Wandernde Langhäuser und Reihengräber
Aus Grabungen lässt sich das Leben der frühmittelalterlichen Zeit in den lechnahen Siedlungen erschließen. „Wandernde“ Langhäuser stellten die vorherrschende Bauform dar. Deren tragende Pfosten verwitterten schnell, und sie mussten oft versetzt werden. Dank schriftlicher Quellen lassen sich Art und Nutzung der Gebäude bestimmen. Vor allem die freigelegten Gräber bestätigen eine hohe Kultur. Babucke brachte Beispiele aus der damals üblichen Bestattungsform, den Reihengräbern. Neben weiteren Dingen waren damals Beschläge aus Silber an den Gürteln und Wadenbindengarnituren beliebt. Das Klappern der Gewanddetails war offenbar gewollt.

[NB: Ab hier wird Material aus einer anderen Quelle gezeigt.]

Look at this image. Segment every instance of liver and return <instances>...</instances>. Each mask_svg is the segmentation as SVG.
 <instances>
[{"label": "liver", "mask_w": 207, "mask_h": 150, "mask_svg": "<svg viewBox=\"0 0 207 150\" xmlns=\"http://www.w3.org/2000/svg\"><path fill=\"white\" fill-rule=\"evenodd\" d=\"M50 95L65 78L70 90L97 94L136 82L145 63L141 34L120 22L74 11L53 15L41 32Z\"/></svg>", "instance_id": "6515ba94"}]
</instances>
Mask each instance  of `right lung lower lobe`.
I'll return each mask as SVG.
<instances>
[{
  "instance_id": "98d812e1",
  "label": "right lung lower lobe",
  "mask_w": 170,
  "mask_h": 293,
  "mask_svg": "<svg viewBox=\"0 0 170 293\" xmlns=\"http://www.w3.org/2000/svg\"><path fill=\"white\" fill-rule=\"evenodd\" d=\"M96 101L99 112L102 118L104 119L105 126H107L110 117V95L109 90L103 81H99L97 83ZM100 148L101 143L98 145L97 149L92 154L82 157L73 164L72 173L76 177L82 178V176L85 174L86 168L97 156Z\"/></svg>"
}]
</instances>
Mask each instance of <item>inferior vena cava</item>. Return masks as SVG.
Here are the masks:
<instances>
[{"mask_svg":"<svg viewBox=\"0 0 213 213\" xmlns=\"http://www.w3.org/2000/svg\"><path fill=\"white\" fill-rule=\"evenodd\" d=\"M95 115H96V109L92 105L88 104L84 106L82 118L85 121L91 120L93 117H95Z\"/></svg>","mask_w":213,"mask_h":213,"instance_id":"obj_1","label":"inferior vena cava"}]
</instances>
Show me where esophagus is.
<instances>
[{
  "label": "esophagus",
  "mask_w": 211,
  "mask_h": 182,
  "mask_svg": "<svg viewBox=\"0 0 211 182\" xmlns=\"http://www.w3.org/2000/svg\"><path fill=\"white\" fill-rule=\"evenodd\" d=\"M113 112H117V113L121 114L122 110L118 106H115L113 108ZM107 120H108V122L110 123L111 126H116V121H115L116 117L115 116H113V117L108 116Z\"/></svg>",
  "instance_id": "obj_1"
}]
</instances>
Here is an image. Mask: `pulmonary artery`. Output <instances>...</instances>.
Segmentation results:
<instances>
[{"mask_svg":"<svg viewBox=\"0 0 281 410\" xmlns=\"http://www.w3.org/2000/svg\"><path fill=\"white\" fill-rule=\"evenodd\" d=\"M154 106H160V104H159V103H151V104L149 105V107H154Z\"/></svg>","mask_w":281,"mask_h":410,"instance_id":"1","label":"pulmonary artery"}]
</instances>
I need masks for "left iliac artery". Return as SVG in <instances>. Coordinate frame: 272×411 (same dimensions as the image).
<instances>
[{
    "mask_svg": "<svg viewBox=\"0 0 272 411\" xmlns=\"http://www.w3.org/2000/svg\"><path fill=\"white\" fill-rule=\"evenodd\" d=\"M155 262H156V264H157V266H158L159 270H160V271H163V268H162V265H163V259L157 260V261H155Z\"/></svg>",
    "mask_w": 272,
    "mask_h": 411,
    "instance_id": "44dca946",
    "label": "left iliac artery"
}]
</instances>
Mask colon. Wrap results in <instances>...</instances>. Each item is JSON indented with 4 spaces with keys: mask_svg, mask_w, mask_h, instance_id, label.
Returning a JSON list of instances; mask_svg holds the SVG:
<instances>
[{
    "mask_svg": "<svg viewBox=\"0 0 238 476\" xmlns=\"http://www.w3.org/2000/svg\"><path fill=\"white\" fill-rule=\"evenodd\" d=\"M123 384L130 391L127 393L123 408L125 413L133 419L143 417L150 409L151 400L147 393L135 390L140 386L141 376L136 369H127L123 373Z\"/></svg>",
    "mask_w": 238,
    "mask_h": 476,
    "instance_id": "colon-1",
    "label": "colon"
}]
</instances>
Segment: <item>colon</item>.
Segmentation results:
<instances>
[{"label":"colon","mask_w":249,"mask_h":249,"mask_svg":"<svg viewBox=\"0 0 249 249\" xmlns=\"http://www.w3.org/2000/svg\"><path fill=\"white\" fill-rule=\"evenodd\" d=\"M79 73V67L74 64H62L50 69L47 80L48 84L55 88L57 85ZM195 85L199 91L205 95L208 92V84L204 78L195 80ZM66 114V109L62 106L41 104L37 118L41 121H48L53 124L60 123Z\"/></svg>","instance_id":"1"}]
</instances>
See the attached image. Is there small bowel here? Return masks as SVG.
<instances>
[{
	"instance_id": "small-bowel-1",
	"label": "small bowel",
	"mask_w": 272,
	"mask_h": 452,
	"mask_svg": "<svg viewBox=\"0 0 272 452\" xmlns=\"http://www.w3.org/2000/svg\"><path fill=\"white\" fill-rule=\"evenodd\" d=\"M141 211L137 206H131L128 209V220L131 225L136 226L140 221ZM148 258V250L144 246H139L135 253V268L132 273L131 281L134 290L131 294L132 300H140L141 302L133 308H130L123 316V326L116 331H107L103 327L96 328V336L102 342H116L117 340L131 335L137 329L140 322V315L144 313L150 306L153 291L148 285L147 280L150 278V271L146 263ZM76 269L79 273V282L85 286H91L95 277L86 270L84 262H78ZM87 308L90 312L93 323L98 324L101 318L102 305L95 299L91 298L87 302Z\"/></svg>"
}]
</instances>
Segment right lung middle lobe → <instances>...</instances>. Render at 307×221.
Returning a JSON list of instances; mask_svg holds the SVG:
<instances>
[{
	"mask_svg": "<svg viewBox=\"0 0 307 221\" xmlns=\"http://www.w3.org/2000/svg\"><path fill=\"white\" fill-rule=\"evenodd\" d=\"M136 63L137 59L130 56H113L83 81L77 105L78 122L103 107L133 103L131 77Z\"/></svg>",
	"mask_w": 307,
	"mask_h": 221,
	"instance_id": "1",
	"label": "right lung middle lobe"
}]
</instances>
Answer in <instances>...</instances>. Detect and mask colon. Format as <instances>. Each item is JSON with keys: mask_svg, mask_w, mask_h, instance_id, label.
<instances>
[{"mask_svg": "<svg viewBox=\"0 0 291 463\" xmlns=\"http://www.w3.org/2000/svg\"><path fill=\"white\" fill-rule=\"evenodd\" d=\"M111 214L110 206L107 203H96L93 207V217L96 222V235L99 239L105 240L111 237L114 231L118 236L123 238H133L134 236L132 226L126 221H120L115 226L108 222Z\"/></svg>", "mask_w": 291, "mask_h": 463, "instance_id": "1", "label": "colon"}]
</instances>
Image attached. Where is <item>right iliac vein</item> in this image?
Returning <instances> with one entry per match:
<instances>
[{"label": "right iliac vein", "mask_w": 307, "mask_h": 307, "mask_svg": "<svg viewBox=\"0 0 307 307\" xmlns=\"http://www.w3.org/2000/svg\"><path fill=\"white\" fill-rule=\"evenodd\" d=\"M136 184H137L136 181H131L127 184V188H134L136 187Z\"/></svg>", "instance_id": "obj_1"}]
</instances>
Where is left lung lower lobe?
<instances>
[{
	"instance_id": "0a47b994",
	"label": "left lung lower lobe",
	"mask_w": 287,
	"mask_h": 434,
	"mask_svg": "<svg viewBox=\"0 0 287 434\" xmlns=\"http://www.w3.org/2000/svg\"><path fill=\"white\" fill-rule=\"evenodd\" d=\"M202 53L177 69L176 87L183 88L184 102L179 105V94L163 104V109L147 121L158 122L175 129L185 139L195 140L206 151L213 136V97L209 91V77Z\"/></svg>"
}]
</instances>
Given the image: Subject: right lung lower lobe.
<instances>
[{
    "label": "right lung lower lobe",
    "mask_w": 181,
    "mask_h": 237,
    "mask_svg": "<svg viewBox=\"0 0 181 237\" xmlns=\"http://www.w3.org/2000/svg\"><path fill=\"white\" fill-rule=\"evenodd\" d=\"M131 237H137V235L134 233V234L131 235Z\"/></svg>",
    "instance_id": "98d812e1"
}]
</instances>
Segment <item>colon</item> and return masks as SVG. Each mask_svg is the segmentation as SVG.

Über Gräber der Region berichtet
Nach dem Überblick thematisierte Babucke in örtlicher Nähe liegende Spuren frühmittelalterlicher Besiedelung. Er nannte die Gräber bei Maria Eck auf dem Eggbichel, wo schon Mitte des 17. Jahrhunderts Skelette mit Beigaben gefunden wurden. 1882 wurden 30 Gräber eines größer geschätzten Gräberfeldes systematisch freigelegt. Hieraus stammen unter anderem zwei Vogelfibeln.
Nur zwei Kilometer Luftlinie voneinander entfernt liegen die Fundstellen „Beim Lindele“ und „Auf der Steig“ in Burggen. Beim „Lindele“ wurden 1924 etwa zehn Gräber freigelegt, deren Funde verschollen sind. 2007 wurden wegen einer Straßenbaumaßnahme 13 Gräber geöffnet, worüber noch kein Fundbericht veröffentlicht wurde. Eine anthropologische Analyse biete wichtige Erkenntnisse zu Krankheiten, lasse aber noch keine Aussagen zum Gesundheitszustand der Bevölkerung des Schongauer Landes zu, so Babucke. In dem Grab, das im Stadtmuseum zu sehen ist, findet sich auch ein Keramiktopf, der vom gleichen Töpfer hergestellt wurde, wie die Funde aus Gräbern in Pforzen und Augsburg-Göggingen. Vom Fundort „Auf der Steig“ stammt ein klapperndes Amulett aus Bronze, von dem es modellgleiche aus Marktoberdorf und Ensfeld gibt. Auch Wadenbinden mit Tierdarstellungen wurden geborgen.
Interessante Führung durchs Museum
Nach dem fast zweistündigen Vortrag ging es hinüber ins Stadtmuseum. Die dort ausgestellten frühmittelalterliche Funde, darunter das erwähnte Grab aus Burggen und in den Vitrinen zwei Halsketten, eine Scheibenfibel mit einem Granatstein sowie etliche Waffen und Schildbuckel sind ein wahrer Blickfang und erzählen ihre, dank der Hinweise von Volker Babucke, wieder lebendig gewordene Geschichte. Der Wunsch im Museum nach einer detaillierten Beschreibung der hiesigen Funde ist groß. „Es wäre für Schongau ein großer Gewinn, könnte dieser in ein paar Jahren in Erfüllung gehen“, so Krauthauf.